The “right reverend” Loya did none of that, however.

Instead, he carried water for the agitators, suggesting that the invasion might have been justified because ICE has been deporting illegal aliens in the Land of 10,000 Lakes.

“I think part of what you’re seeing in that protest speaks to the depth of pain that people are experiencing right now in Minnesota,” the bishop said. “And the, really, desperation and longing to end what ICE is doing in our communities and to many of us and our neighbors.”

Episcopal ‘Logic’

Sure, these agitators harassed innocent Christians as they sought to worship God. Sure, they coopted a church service and bragged about shutting it down. Sure, they probably violated the law by depriving their fellow Americans of their First Amendment right to exercise their religion.

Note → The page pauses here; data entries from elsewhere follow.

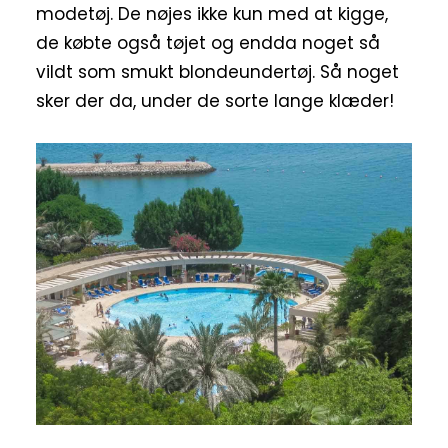
modetøj. De nøjes ikke kun med at kigge,
de købte også tøjet og endda noget så
vildt som smukt blondeundertøj. Så noget
sker der da, under de sorte lange klæder!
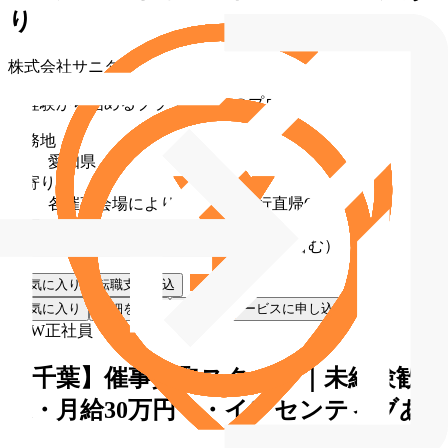
り
株式会社サニタ
未経験から始めるブランド買取のプロ
勤務地
愛知県
最寄り駅
各催事会場により異なる（直行直帰OK）
給与
月給 30万円〜60万円（固定残業代含む）
お気に入り
転職支援申込
お気に入り
詳細を見る
転職支援サービスに申し込む
NEW
正社員
【千葉】催事買取スタッフ｜未経験歓
迎・月給30万円〜・インセンティブあ
り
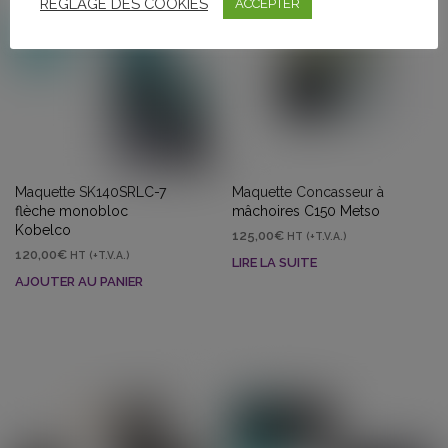
REGLAGE DES COOKIES
ACCEPTER
Maquette SK140SRLC-7
Maquette Concasseur à
flèche monobloc
mâchoires C150 Metso
Kobelco
125,00
€
HT (+T.V.A.)
120,00
€
HT (+T.V.A.)
LIRE LA SUITE
AJOUTER AU PANIER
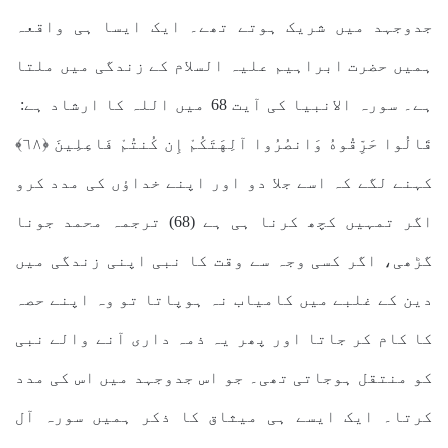
جدوجہد میں شریک ہوتے تھے۔ ایک ایسا ہی واقعہ
ہمیں حضرت ابراہیم علیہ السلام کے زندگی میں ملتا
ہے۔ سورہ الانبیا کی آیت 68 میں اللہ کا ارشاد ہے:
قَالُوا حَرِّقُوهُ وَانصُرُوا آلِهَتَكُمْ إِن كُنتُمْ فَاعِلِينَ ﴿٦٨﴾
کہنے لگے کہ اسے جلا دو اور اپنے خداؤں کی مدد کرو
اگر تمہیں کچھ کرنا ہی ہے (68) ترجمہ محمد جونا
گڑھی، اگر کسی وجہ سے وقت کا نبی اپنی زندگی میں
دین کے غلبے میں کامیاب نہ ہوپاتا تو وہ اپنے حصہ
کا کام کر جاتا اور پھر یہ ذمہ داری آنے والے نبی
کو منتقل ہوجاتی تھی۔ جو اس جدوجہد میں اس کی مدد
کرتا۔ ایک ایسے ہی میثاق کا ذکر ہمیں سورہ آل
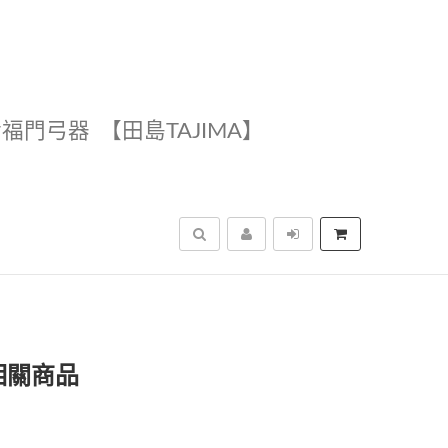
幸福門弓器
【田島TAJIMA】
搜尋
相關商品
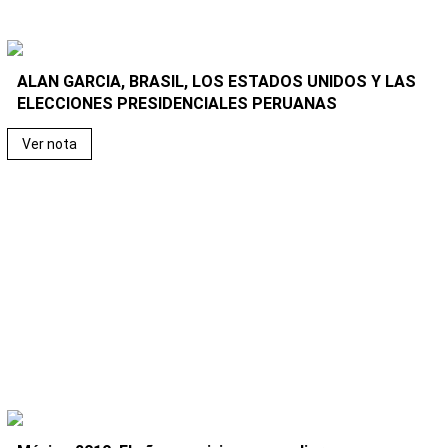
ALAN GARCIA, BRASIL, LOS ESTADOS UNIDOS Y LAS
ELECCIONES PRESIDENCIALES PERUANAS
Ver nota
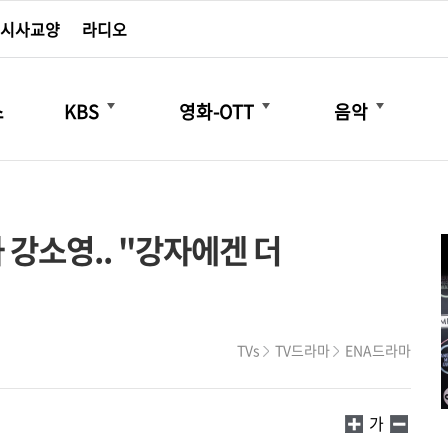
시사교양
라디오
더보기
더보기
더보기
스
KBS
영화-OTT
음악
사 강소영.. "강자에겐 더
TVs
TV드라마
ENA드라마
가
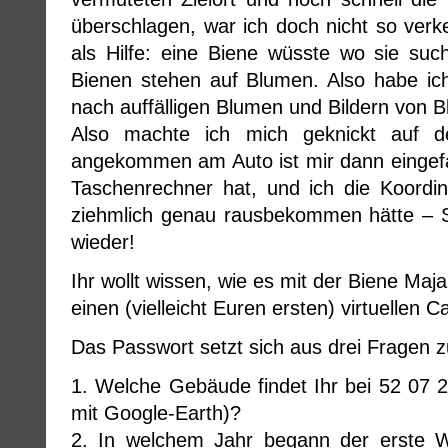
überschlagen, war ich doch nicht so verk
als Hilfe: eine Biene wüsste wo sie such
Bienen stehen auf Blumen. Also habe ic
nach auffälligen Blumen und Bildern von 
Also machte ich mich geknickt auf
angekommen am Auto ist mir dann eingefa
Taschenrechner hat, und ich die Koordi
ziehmlich genau rausbekommen hätte –
wieder!
Ihr wollt wissen, wie es mit der Biene Maj
einen (vielleicht Euren ersten) virtuellen C
Das Passwort setzt sich aus drei Fragen
1. Welche Gebäude findet Ihr bei 52 07 
mit Google-Earth)?
2. In welchem Jahr begann der erste 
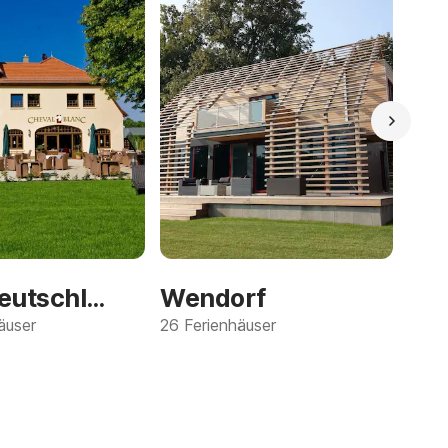
Mitteldeutschland
Wendorf
äuser
26 Ferienhäuser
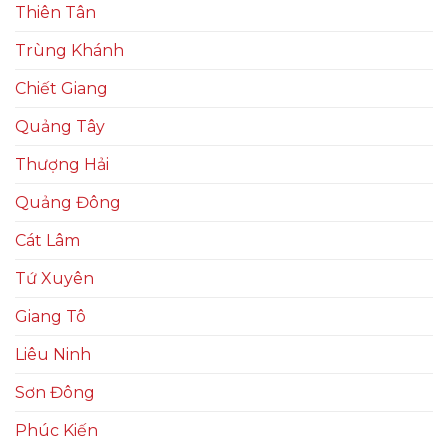
Thiên Tân
Trùng Khánh
Chiết Giang
Quảng Tây
Thượng Hải
Quảng Đông
Cát Lâm
Tứ Xuyên
Giang Tô
Liêu Ninh
Sơn Đông
Phúc Kiến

But, you’ve got to understand the deep trauma they experienced at the hands of ICE. They’ve been whipped up into a frenzy by the legacy media’s lies about ICE detaining a 5-year-old or any of the long list of false accusations.

They’ve been radicalized by Gov. Tim Walz’s suggestion that President Donald Trump is at war with Minnesota and that ICE is an “occupation.”

They just can’t stand the fact that we have laws in this country, and the horrible thought that illegal aliens who broke them—especially when those illegals have also committed other crimes—should be deported.

Never mind the pastor asking the agitators to leave, and facing a classic situation of trespass.

Never mind the congregants who gathered to worship, but found themselves surrounded by shouting activists.

Never mind the children who are holding close to their parents as radicals shout at them in the middle of a church service.

All that “pain” is apparently inconsequential to this church “leader” who does not deserve the title of “reverend.” There’s nothing “right” about his willingness to carry water for this atrocity.

I’ve said it before, and I expect I’ll be saying it again many times: Thank God I left the Episcopal Church.